Il filosofo di campagna, libretto, Presburgo, Landerer, 1759

 IL FILOSOFO DI CAMPAGNA
 
 
    Dramma giocoso per musica di Polisseno Feggeio, pastor arcade, da rappresentarsi nel teatro del Sigrom nella primavera dell’anno 1759 nella città di Presburgo, dedicato a sua excellenza il signor Giuseppe di Starhemberg conte del sacro romano impero, ciambellano e generale di battaglia alli servizi di sua cesarea maestà imperiale, reale e apostolica.
    Presburgo, nella stamperia di Giovanni Michele Landerer.
 
 
 PERSONAGGI
 
 RINALDO cavaliere, amante d’Eugenia figlia di don Tritemio promessa sposa a
 (la signora Barbara Mansuetin)
 NARDO ricco contadino detto il Filosofo
 (il signor Giuseppe Buffelli)
 LESBINA cameriera di casa di
 (la signora Mariana Paduli)
 DON TRITEMIO cittadino abitante in villa
 (il signor Domenico Gratinara)
 LENA nipote di Nardo
 (la signora Angela Caputo)
 CAPOCCIO notario della villa
 (il signor N.N.)
 
    La musica è del celebre maestro signor Baldassarre Galuppi detto Baranello.
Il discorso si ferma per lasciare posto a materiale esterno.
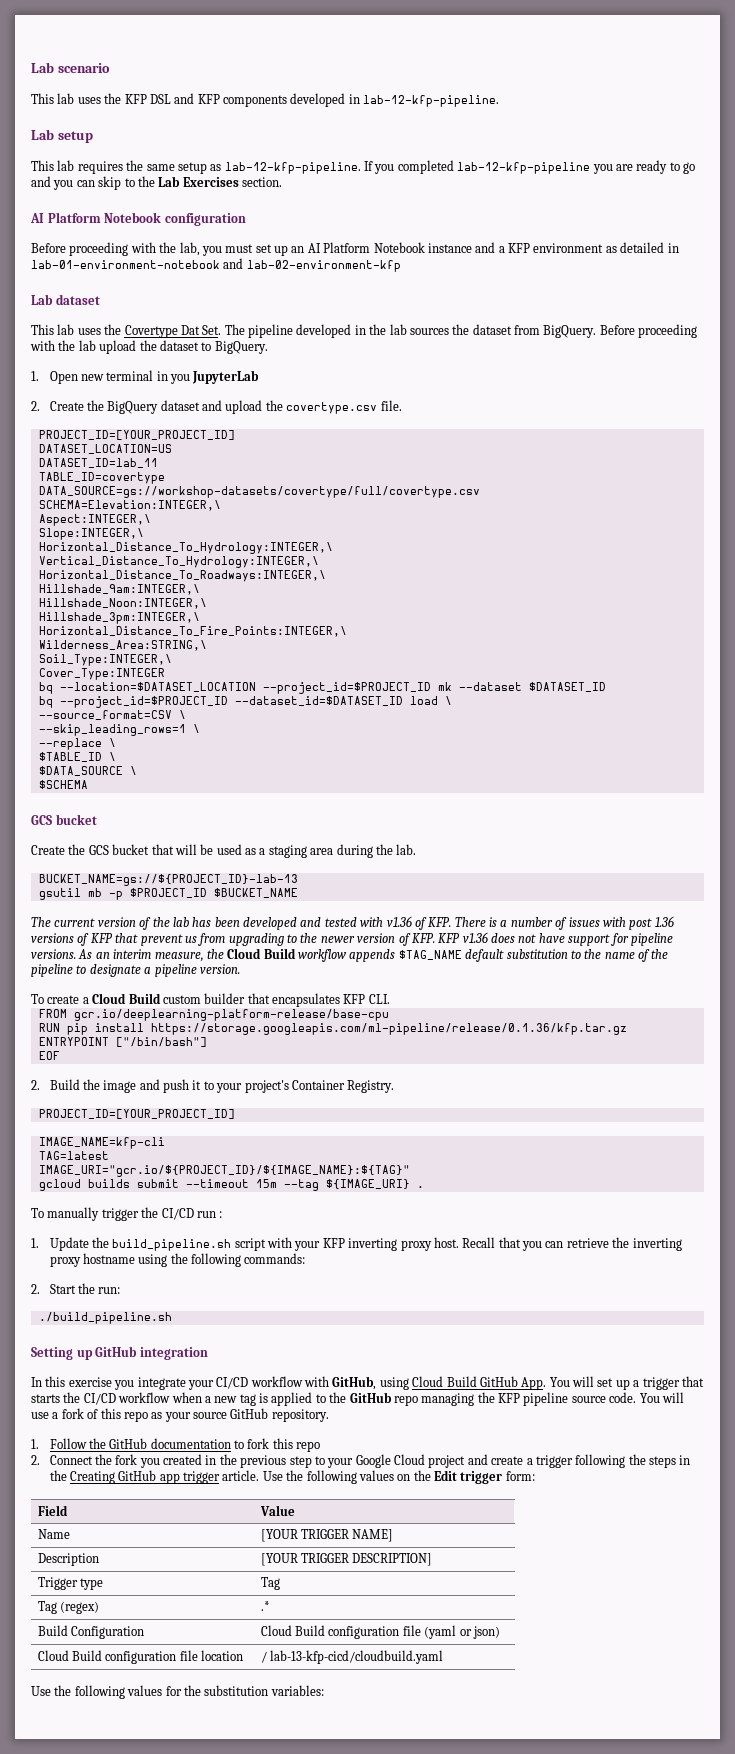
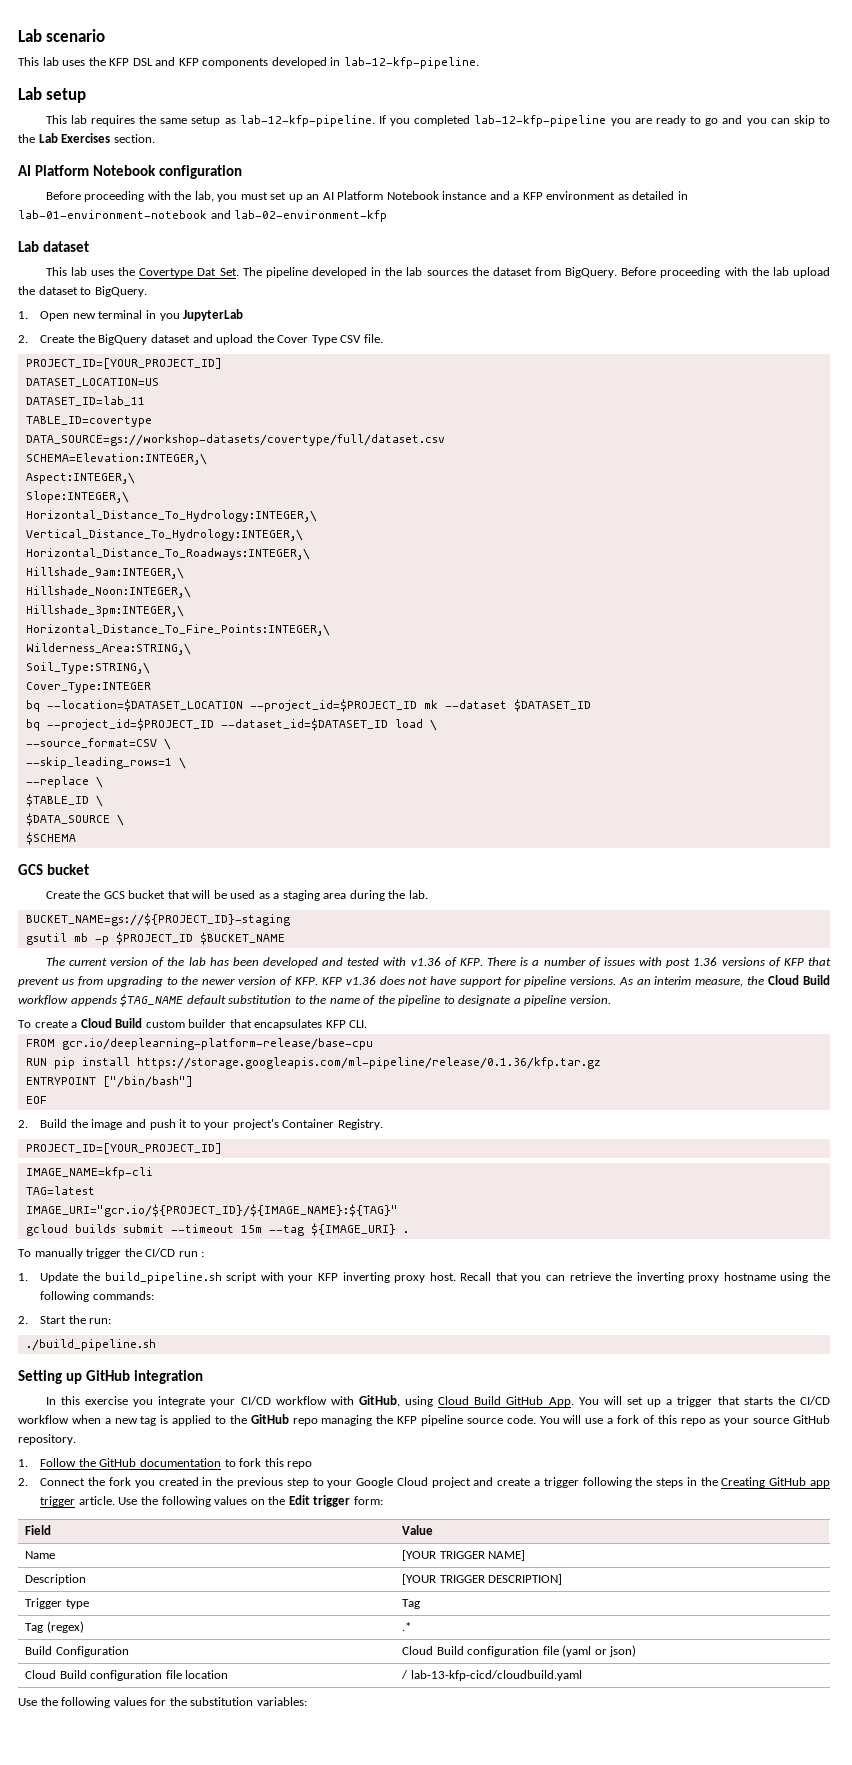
[286,402,378,414] covertype.csv -> [277,335,362,345] Cover Type CSV
[38,486,480,498] DATA_SOURCE=gs://workshop-datasets/covertype/full/covertype.csv -> [25,434,445,446] DATA_SOURCE=gs://workshop-datasets/covertype/full/dataset.csv
[38,654,172,666] Soil_Type:INTEGER,\ -> [25,662,150,674] Soil_Type:STRING,\
[38,874,298,886] BUCKET_NAME=gs://${PROJECT_ID}-lab-13 -> [25,913,290,926] BUCKET_NAME=gs://${PROJECT_ID}-staging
La poesia è del signor dottore Goldoni, pastor arcade.
 
 Eccellenza,
    il generoso gradimento col quale l’eccellenza vostra si è compiacciuto accogliere la dedicazione di questa mia giocosa opera dà a me coraggio di ossequiosamente presentargliela, in attestato dell’infinite mie obligazioni incontrate con l’eccellenza vostra per li altretanti ricevuti favori.
    Resto però confuso in produrmi innanzi ad un cavaliere di alto rango, di virtù e merito sublime qual è vostra eccellenza con un sì tenue tributo del mio profondissimo osequio; ma il riflesso appunto di essere tale e incoraggisce e lusinga che la grandezza del magnanimo bel core dell’eccellenza vostra non potrà riffiutare questa umile mia offerta. Qualunque ella si sia, sempreché venga condecorata con l’alta sua protezione e presenza, la renderà più vaga, splendida e bella.
    Non isdegni dunque di graziosamente accoglierla e gradirla, mentre ambizioso di riportarne il benignissimo compatimento, con il più profondo del mio rispetto mi glorio di essere di vostra eccellenza umilissimo, devotissimo, obsequiosissimo servidore.